Yanet Candelario, the founder of The Mami Chelo Foundation, Inc., a New York organization that helps immigrants, said in the past year she has assisted migrants who came from Central America before being transferred weeks later by U.S. Immigration and Customers Enforcement or ICE to the Bergen County jail in Hackensack and other facilities in the area.  

“We had a lot of kids arrested at the border, and then they are sent anywhere,” she said. “That happens all the time, ICE has the power of moving you anywhere they want.”

Rosa Santana, the program coordinator for First Friends of New Jersey and New York, said for years her organization has been visiting immigrant detainees at local facilities, including many recent border crossers.  She said many have been held for months in New Jersey and New York while they await the conclusion of their immigration cases. 

When Santana heard of the possibility of hundreds of migrants being moved, she said she wasn’t worried. Plans are in place if migrants are sent in large numbers to New York and New Jersey, which have high immigrant populations. A majority of the country’s unauthorized immigrant population live in six states – California, Texas, Florida, New York, New Jersey and Illinois — according to 2016 estimates from the Pew Research Center.

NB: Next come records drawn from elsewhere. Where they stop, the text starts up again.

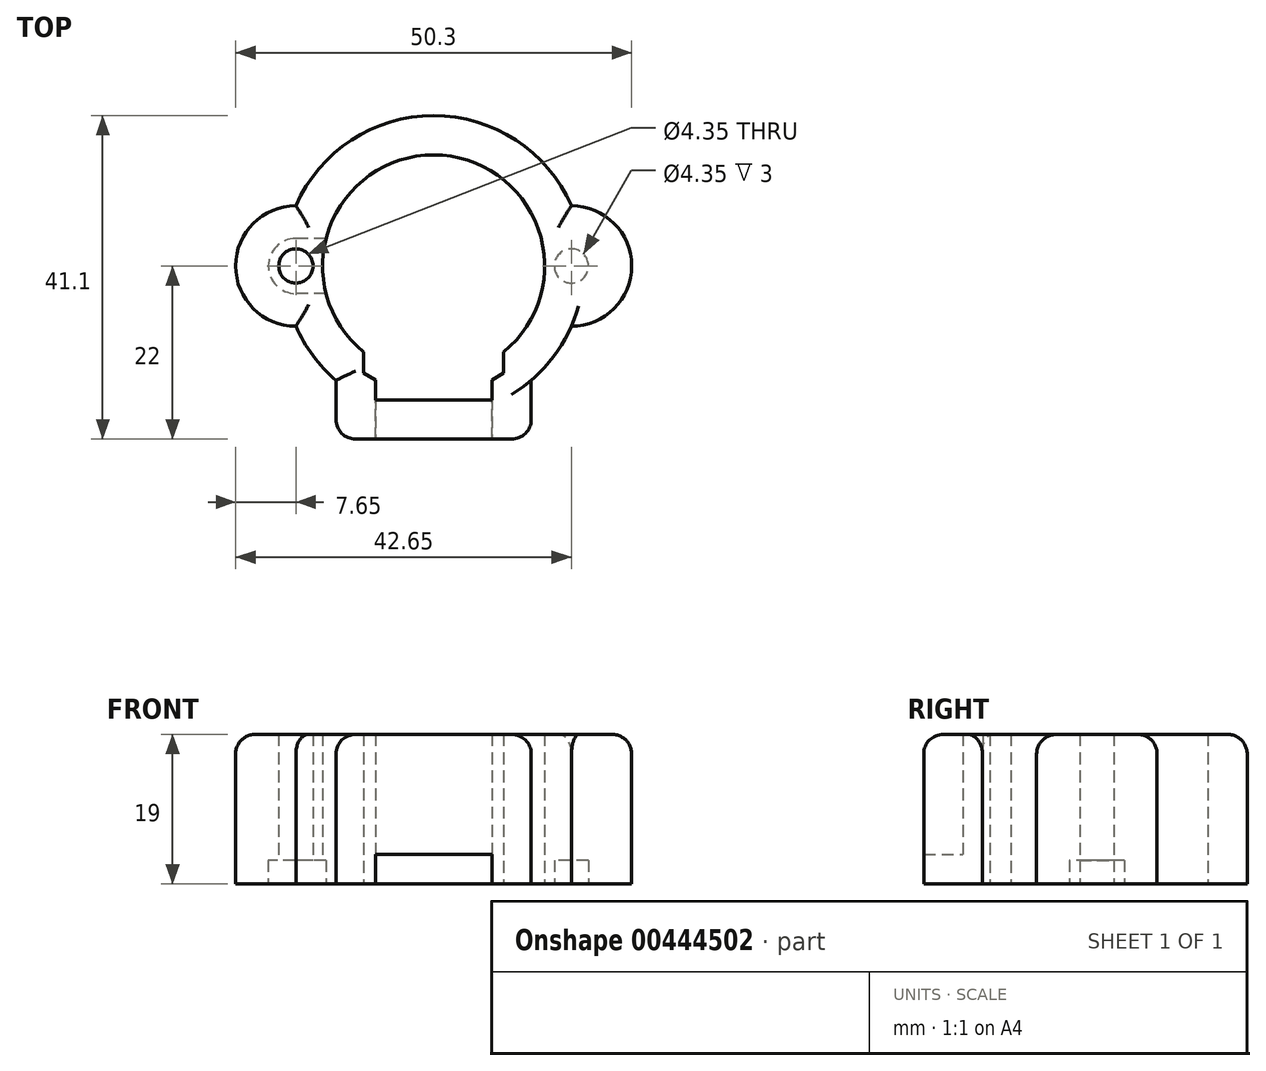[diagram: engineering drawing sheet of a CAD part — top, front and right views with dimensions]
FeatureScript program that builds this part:
annotation { "Feature Type Name" : "Feature", "Feature Type Description" : "" }
export const myFeature = defineFeature(function(context is Context, id is Id, definition is map)
    precondition{}
    {
        {
            var Q0;
            Q0=qCreatedBy(makeId("Top.planeOp"),FACE);
            var sketch = newSketch(context, id + "F0", { "sketchPlane" : qUnion([Q0])});
            skCircle(sketch, "E0", {"center": v(0, 0) * mm, "radius": 14.1 * mm});
            skLineSegment(sketch, "E1", {"start": v(-39.09, 0) * mm, "end": v(52.58, 0) * mm, "construction": true});
            skLineSegment(sketch, "E2", {"start": v(0, -22) * mm, "end": v(0, -37.4) * mm, "construction": true});
            skCircle(sketch, "E3", {"center": v(17.5, 0) * mm, "radius": 2.18 * mm});
            skLineSegment(sketch, "E4", {"start": v(0, 3.5) * mm, "end": v(17.5, 3.5) * mm});
            skArc(sketch, "E5", {"start": v(17.5, 3.5) * mm, "mid": v(19.97, 2.47) * mm, "end": v(21, 0) * mm});
            skLineSegment(sketch, "E6.MirrorCS", {"start": v(0, -3.5) * mm, "end": v(17.5, -3.5) * mm});
            skArc(sketch, "E7.MirrorCS", {"start": v(17.5, -3.5) * mm, "mid": v(19.97, -2.47) * mm, "end": v(21, 0) * mm});
            skLineSegment(sketch, "E8.MirrorCS", {"start": v(0, 3.5) * mm, "end": v(-17.5, 3.5) * mm});
            skLineSegment(sketch, "E9.MirrorCS", {"start": v(0, -3.5) * mm, "end": v(-17.5, -3.5) * mm});
            skArc(sketch, "E10.MirrorCS", {"start": v(-17.5, -3.5) * mm, "mid": v(-19.97, -2.47) * mm, "end": v(-21, 0) * mm});
            skArc(sketch, "E11.MirrorCS", {"start": v(-17.5, 3.5) * mm, "mid": v(-19.97, 2.47) * mm, "end": v(-21, 0) * mm});
            skCircle(sketch, "E12.MirrorC", {"center": v(-17.5, 0) * mm, "radius": 2.18 * mm});
            skLineSegment(sketch, "E13.bottom", {"start": v(0, 0) * mm, "end": v(7.4, 0) * mm});
            skLineSegment(sketch, "E13.top", {"start": v(0, -17) * mm, "end": v(7.4, -17) * mm});
            skLineSegment(sketch, "E13.left", {"start": v(0, 0) * mm, "end": v(0, -17) * mm});
            skLineSegment(sketch, "E13.right", {"start": v(7.4, 0) * mm, "end": v(7.4, -17) * mm});
            skPoint(sketch, "E14", {"position": v(7.4, -12) * mm});
            skPoint(sketch, "E15", {"position": v(7.4, -14.5) * mm});
            skLineSegment(sketch, "E16", {"start": v(7.4, -14.5) * mm, "end": v(8.9, -13.58) * mm});
            skLineSegment(sketch, "E17", {"start": v(8.9, -13.58) * mm, "end": v(8.9, -10.94) * mm});
            skLineSegment(sketch, "E18", {"start": v(7.4, -12) * mm, "end": v(21.19, -3.5) * mm, "construction": true});
            skLineSegment(sketch, "E19.MirrorCS", {"start": v(0, -17) * mm, "end": v(-7.4, -17) * mm});
            skLineSegment(sketch, "E20.MirrorCS", {"start": v(-7.4, 0) * mm, "end": v(-7.4, -17) * mm});
            skLineSegment(sketch, "E21.MirrorCS", {"start": v(-8.9, -13.58) * mm, "end": v(-8.9, -10.94) * mm});
            skLineSegment(sketch, "E22.MirrorCS", {"start": v(-7.4, -14.5) * mm, "end": v(-8.9, -13.58) * mm});
            skLineSegment(sketch, "E23.left", {"start": v(0, -3.5) * mm, "end": v(0, 3.5) * mm});
            skLineSegment(sketch, "E24.left", {"start": v(7.4, 0) * mm, "end": v(7.4, -3.5) * mm});
            skPoint(sketch, "E25", {"position": v(7.4, 0) * mm});
            skLineSegment(sketch, "E26.left", {"start": v(0, 24) * mm, "end": v(0, -17) * mm});
            skArc(sketch, "E27", {"start": v(-17.5, -7.65) * mm, "mid": v(-25.15, 0) * mm, "end": v(-17.5, 7.65) * mm});
            skArc(sketch, "E28", {"start": v(-17.5, 7.65) * mm, "mid": v(0, 19.1) * mm, "end": v(17.5, 7.65) * mm});
            skArc(sketch, "E29", {"start": v(17.5, 7.65) * mm, "mid": v(25.15, 0) * mm, "end": v(17.5, -7.65) * mm});
            skArc(sketch, "E30", {"start": v(-17.5, -7.65) * mm, "mid": v(-15.34, -11.38) * mm, "end": v(-12.4, -14.53) * mm});
            skLineSegment(sketch, "E31.bottom", {"start": v(-7.4, -14.53) * mm, "end": v(7.4, -14.53) * mm});
            skLineSegment(sketch, "E31.top", {"start": v(-12.4, -22) * mm, "end": v(12.4, -22) * mm});
            skLineSegment(sketch, "E31.left", {"start": v(-12.4, -14.53) * mm, "end": v(-12.4, -22) * mm});
            skLineSegment(sketch, "E31.right", {"start": v(12.4, -14.53) * mm, "end": v(12.4, -22) * mm});
            skArc(sketch, "E32.trimOffspring", {"start": v(12.4, -14.53) * mm, "mid": v(16.07, -10.32) * mm, "end": v(18.37, -5.24) * mm});
            skLineSegment(sketch, "E33.trimOffspring", {"start": v(0, 0) * mm, "end": v(0, -17) * mm, "construction": true});
            skLineSegment(sketch, "E34.trimOffspring", {"start": v(0, -22) * mm, "end": v(0, -24) * mm});
            skSolve(sketch);
        }
        {
            var Q0;
            {var subQ5=sQuery(id+"F0.wireOp",EDGE,"E5");Q0=makeQuery(id+"F0.imprint","IMPRINT",FACE,{"disambiguationData":[TD([[makeQuery(id+"F0.imprint","IMPRINT",EDGE,{"derivedFrom":subQ5}),1.0]])]});}
            var Q1;
            {var subQ0=sQuery(id+"F0.wireOp",EDGE,"E10.MirrorCS");Q1=makeQuery(id+"F0.imprint","IMPRINT",FACE,{"disambiguationData":[TD([[makeQuery(id+"F0.imprint","IMPRINT",EDGE,{"derivedFrom":subQ0}),-1.0]])]});}
            var Q2;
            Q2=makeQuery(id+"F0.imprint","IMPRINT",FACE,{"disambiguationData":[TD([[makeQuery(id+"F0.imprint","IMPRINT",EDGE,{"derivedFrom":sQuery(id+"F0.wireOp",EDGE,"E12.MirrorC")}),-1.0]])]});
            var Q3;
            Q3=makeQuery(id+"F0.imprint","IMPRINT",FACE,{"disambiguationData":[TD([[makeQuery(id+"F0.imprint","IMPRINT",EDGE,{"derivedFrom":sQuery(id+"F0.wireOp",EDGE,"E3")}),-1.0]])]});
            var Q4;
            Q4=makeQuery(id+"F0.imprint","IMPRINT",FACE,{"disambiguationData":[TD([[makeQuery(id+"F0.imprint","IMPRINT",EDGE,{"derivedFrom":sQuery(id+"F0.wireOp",EDGE,"E3")}),1.0]])]});
            var Q5;
            {var subQ6=sQuery(id+"F0.wireOp",EDGE,"E10.MirrorCS");Q5=makeQuery(id+"F0.imprint","IMPRINT",FACE,{"disambiguationData":[TD([[makeQuery(id+"F0.imprint","IMPRINT",EDGE,{"derivedFrom":subQ6}),1.0]])]});}
            var Q6;
            {var subQ5=sQuery(id+"F0.wireOp",EDGE,"E23.right");Q6=makeQuery(id+"F0.imprint","IMPRINT",FACE,{"disambiguationData":[TD([[makeQuery(id+"F0.imprint","IMPRINT",EDGE,{"derivedFrom":subQ5}),1.0]])]});}
            var Q7;
            {var subQ5=sQuery(id+"F0.wireOp",EDGE,"E24.right");Q7=makeQuery(id+"F0.imprint","IMPRINT",FACE,{"disambiguationData":[TD([[makeQuery(id+"F0.imprint","IMPRINT",EDGE,{"derivedFrom":subQ5}),-1.0]])]});}
            var Q8;
            {var subQ0=sQuery(id+"F0.wireOp",EDGE,"E26.top");Q8=makeQuery(id+"F0.imprint","IMPRINT",FACE,{"disambiguationData":[TD([[makeQuery(id+"F0.imprint","IMPRINT",EDGE,{"derivedFrom":subQ0}),-1.0]])]});}
            var Q9;
            {var subQ1=sQuery(id+"F0.wireOp",EDGE,"E13.top");Q9=makeQuery(id+"F0.imprint","IMPRINT",FACE,{"disambiguationData":[TD([[makeQuery(id+"F0.imprint","IMPRINT",EDGE,{"derivedFrom":subQ1}),-1.0]])]});}
            var Q10;
            {var subQ0=sQuery(id+"F0.wireOp",EDGE,"E24.bottom");var subQ1=sQuery(id+"F0.wireOp",EDGE,"E0");var subQ2=makeQuery(id+"F0.imprint","INTERSECT",VERTEX,{"derivedFrom":[subQ1,subQ0]});Q10=makeQuery(id+"F0.imprint","IMPRINT",FACE,{"disambiguationData":[TD([[makeQuery(id+"F0.imprint","IMPRINT",EDGE,{"disambiguationData":[TD([[subQ2,-1.0]])],"derivedFrom":subQ1}),-1.0]])]});}
            var Q11;
            {var subQ0=sQuery(id+"F0.wireOp",EDGE,"E26.bottom");Q11=makeQuery(id+"F0.imprint","IMPRINT",FACE,{"disambiguationData":[TD([[makeQuery(id+"F0.imprint","IMPRINT",EDGE,{"derivedFrom":subQ0}),1.0]])]});}
            extrude(context, id + "F1", {"entities" : qUnion([Q0, Q1, Q2, Q3, Q4, Q5, Q6, Q7, Q8, Q9, Q10, Q11]), "depth" : 21 * mm});
        }
        {
            var Q0;
            Q0=makeQuery(id+"F0.imprint","IMPRINT",FACE,{"disambiguationData":[TD([[makeQuery(id+"F0.imprint","IMPRINT",EDGE,{"derivedFrom":sQuery(id+"F0.wireOp",EDGE,"E3")}),-1.0]])]});
            var Q1;
            {var subQ0=sQuery(id+"F0.wireOp",EDGE,"E10.MirrorCS");Q1=makeQuery(id+"F0.imprint","IMPRINT",FACE,{"disambiguationData":[TD([[makeQuery(id+"F0.imprint","IMPRINT",EDGE,{"derivedFrom":subQ0}),-1.0]])]});}
            extrude(context, id + "F2", {"entities" : qUnion([Q0, Q1]), "operationType" : NewBodyOperationType.REMOVE, "depth" : 2 * mm});
        }
        {
            var Q0;
            Q0=makeQuery(id+"F0.imprint","IMPRINT",FACE,{"disambiguationData":[TD([[makeQuery(id+"F0.imprint","IMPRINT",EDGE,{"derivedFrom":sQuery(id+"F0.wireOp",EDGE,"E3")}),1.0]])]});
            var Q1;
            Q1=makeQuery(id+"F0.imprint","IMPRINT",FACE,{"disambiguationData":[TD([[makeQuery(id+"F0.imprint","IMPRINT",EDGE,{"derivedFrom":sQuery(id+"F0.wireOp",EDGE,"E12.MirrorC")}),-1.0]])]});
            extrude(context, id + "F3", {"entities" : qUnion([Q0, Q1]), "operationType" : NewBodyOperationType.REMOVE, "depth" : 5 * mm});
        }
        {
            var Q0;
            Q0=makeQuery(id+"F1.opExtrude","SWEPT_FACE",FACE,{"disambiguationData":[OSD([sQuery(id+"F0.wireOp",EDGE,"E13.top"),sQuery(id+"F0.wireOp",EDGE,"E19.MirrorCS")])]});
            var sketch = newSketch(context, id + "F4", { "sketchPlane" : qUnion([Q0])});
            skLineSegment(sketch, "E35.bottom", {"start": v(-7.4, 0) * mm, "end": v(7.4, 0) * mm});
            skLineSegment(sketch, "E35.top", {"start": v(-7.4, 5.75) * mm, "end": v(7.4, 5.75) * mm});
            skLineSegment(sketch, "E35.left", {"start": v(-7.4, 0) * mm, "end": v(-7.4, 5.75) * mm});
            skLineSegment(sketch, "E35.right", {"start": v(7.4, 0) * mm, "end": v(7.4, 5.75) * mm});
            skSolve(sketch);
        }
        {
            var Q0;
            Q0=qSketchRegion(id+"F4",true);
            extrude(context, id + "F5", {"entities" : qUnion([Q0]), "operationType" : NewBodyOperationType.REMOVE, "endBound" : BoundingType.UP_TO_NEXT, "oppositeDirection" : true, "depth" : 25 * mm});
        }
        {
            var Q0;
            Q0=makeQuery(id+"F1.opExtrude","CAP_EDGE",EDGE,{"disambiguationData":[OSD([sQuery(id+"F0.wireOp",EDGE,"E28")])],"isStart":true});
            var Q1;
            Q1=makeQuery(id+"F1.opExtrude","CAP_EDGE",EDGE,{"disambiguationData":[OSD([sQuery(id+"F0.wireOp",EDGE,"E27")])],"isStart":true});
            var Q2;
            Q2=makeQuery(id+"F1.opExtrude","CAP_EDGE",EDGE,{"disambiguationData":[OSD([sQuery(id+"F0.wireOp",EDGE,"E30")])],"isStart":true});
            var Q3;
            Q3=makeQuery(id+"F1.opExtrude","CAP_EDGE",EDGE,{"disambiguationData":[OSD([sQuery(id+"F0.wireOp",EDGE,"E31.left")])],"isStart":true});
            var Q4;
            Q4=makeQuery(id+"F1.opExtrude","CAP_EDGE",EDGE,{"disambiguationData":[OSD([sQuery(id+"F0.wireOp",EDGE,"E31.right")])],"isStart":true});
            var Q5;
            Q5=makeQuery(id+"F1.opExtrude","CAP_EDGE",EDGE,{"disambiguationData":[OSD([sQuery(id+"F0.wireOp",EDGE,"E32.trimOffspring")])],"isStart":true});
            var Q6;
            Q6=makeQuery(id+"F1.opExtrude","CAP_EDGE",EDGE,{"disambiguationData":[OSD([sQuery(id+"F0.wireOp",EDGE,"E29")])],"isStart":true});
            var Q7;
            Q7=makeQuery(id+"F1.opExtrude","CAP_EDGE",EDGE,{"disambiguationData":[OSD([sQuery(id+"F0.wireOp",EDGE,"E28")])],"isStart":false});
            var Q8;
            Q8=makeQuery(id+"F1.opExtrude","CAP_EDGE",EDGE,{"disambiguationData":[OSD([sQuery(id+"F0.wireOp",EDGE,"E29")])],"isStart":false});
            var Q9;
            Q9=makeQuery(id+"F1.opExtrude","CAP_EDGE",EDGE,{"disambiguationData":[OSD([sQuery(id+"F0.wireOp",EDGE,"E27")])],"isStart":false});
            var Q10;
            Q10=makeQuery(id+"F1.opExtrude","CAP_EDGE",EDGE,{"disambiguationData":[OSD([sQuery(id+"F0.wireOp",EDGE,"E30")])],"isStart":false});
            var Q11;
            Q11=makeQuery(id+"F1.opExtrude","CAP_EDGE",EDGE,{"disambiguationData":[OSD([sQuery(id+"F0.wireOp",EDGE,"E31.left")])],"isStart":false});
            var Q12;
            Q12=makeQuery(id+"F1.opExtrude","CAP_EDGE",EDGE,{"disambiguationData":[OSD([sQuery(id+"F0.wireOp",EDGE,"E31.right")])],"isStart":false});
            var Q13;
            Q13=makeQuery(id+"F1.opExtrude","CAP_EDGE",EDGE,{"disambiguationData":[OSD([sQuery(id+"F0.wireOp",EDGE,"E31.top")])],"isStart":false});
            var Q14;
            Q14=makeQuery(id+"F1.opExtrude","SWEPT_EDGE",EDGE,{"disambiguationData":[OSD([sQuery(id+"F0.wireOp",EDGE,"E31.top"),sQuery(id+"F0.wireOp",EDGE,"E31.left")])]});
            var Q15;
            Q15=makeQuery(id+"F1.opExtrude","SWEPT_EDGE",EDGE,{"disambiguationData":[OSD([sQuery(id+"F0.wireOp",EDGE,"E31.top"),sQuery(id+"F0.wireOp",EDGE,"E31.right")])]});
            var Q16;
            {var subQ1=sQuery(id+"F0.wireOp",EDGE,"E31.top");var subQ2=sQuery(id+"F0.wireOp",EDGE,"E20.MirrorCS");Q16=makeQuery(id+"F5.boolean.opBoolean","SPLIT",EDGE,{"disambiguationData":[TD([makeQuery(id+"F1.opExtrude","SWEPT_FACE",FACE,{"disambiguationData":[OSD([subQ2])]})])],"derivedFrom":makeQuery(id+"F1.opExtrude","CAP_EDGE",EDGE,{"disambiguationData":[OSD([subQ1])],"isStart":true})});}
            var Q17;
            {var subQ0=sQuery(id+"F0.wireOp",EDGE,"E31.top");var subQ1=sQuery(id+"F0.wireOp",EDGE,"E13.right");Q17=makeQuery(id+"F5.boolean.opBoolean","SPLIT",EDGE,{"disambiguationData":[TD([makeQuery(id+"F1.opExtrude","SWEPT_FACE",FACE,{"disambiguationData":[OSD([subQ1])]})])],"derivedFrom":makeQuery(id+"F1.opExtrude","CAP_EDGE",EDGE,{"disambiguationData":[OSD([subQ0])],"isStart":true})});}
            fillet(context, id + "F6", {"entities" : qUnion([Q0, Q1, Q2, Q3, Q4, Q5, Q6, Q7, Q8, Q9, Q10, Q11, Q12, Q13, Q14, Q15, Q16, Q17]), "radius" : 2.5 * mm, "tangentPropagation" : true, "allowEdgeOverflow" : false});
        }
    });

“We have not heard of anyone coming this way…. but if we have a massive number of people who come, we do have some organizations and congregations that are willing to help and take them in,” Santana said.

She said the numbers of asylum seekers who have been transported to New Jersey and New York after crossing the border has been slowly growing.

News: Southern border crossings by asylum-seeking migrants kept rising in April, set new record

Opinion: I toured an immigration detention center. The prison-like atmosphere was mind-numbing.

Ragbir, of the Sanctuary Coalition, said he has mobilized volunteers and notified houses of worship that are willing to help that migrants could arrive at any time, with very little notice. He said they also are looking at how migrants who arrive in New York could receive medical assistance if necessary. 

“People have to be open to stepping up and opening up their homes and businesses to help in this moment of crisis,” he said.

Theodore Fetter, head of the Immigration Task Force of Unitarian Universalist Faith Action NJ, the public advocacy arm of the church, which has 21 congregations in the state, said they are willing to help new arrivals. He said they would support them by collecting food, helping them communicate with their families, and meeting whatever needs might arise, including housing. 

“There is no question that if the administration was planning to send immigrants to New Jersey, that many Unitarian Universalists will try their very best to help those people who are temporarily or permanently sent to New Jersey,” he said.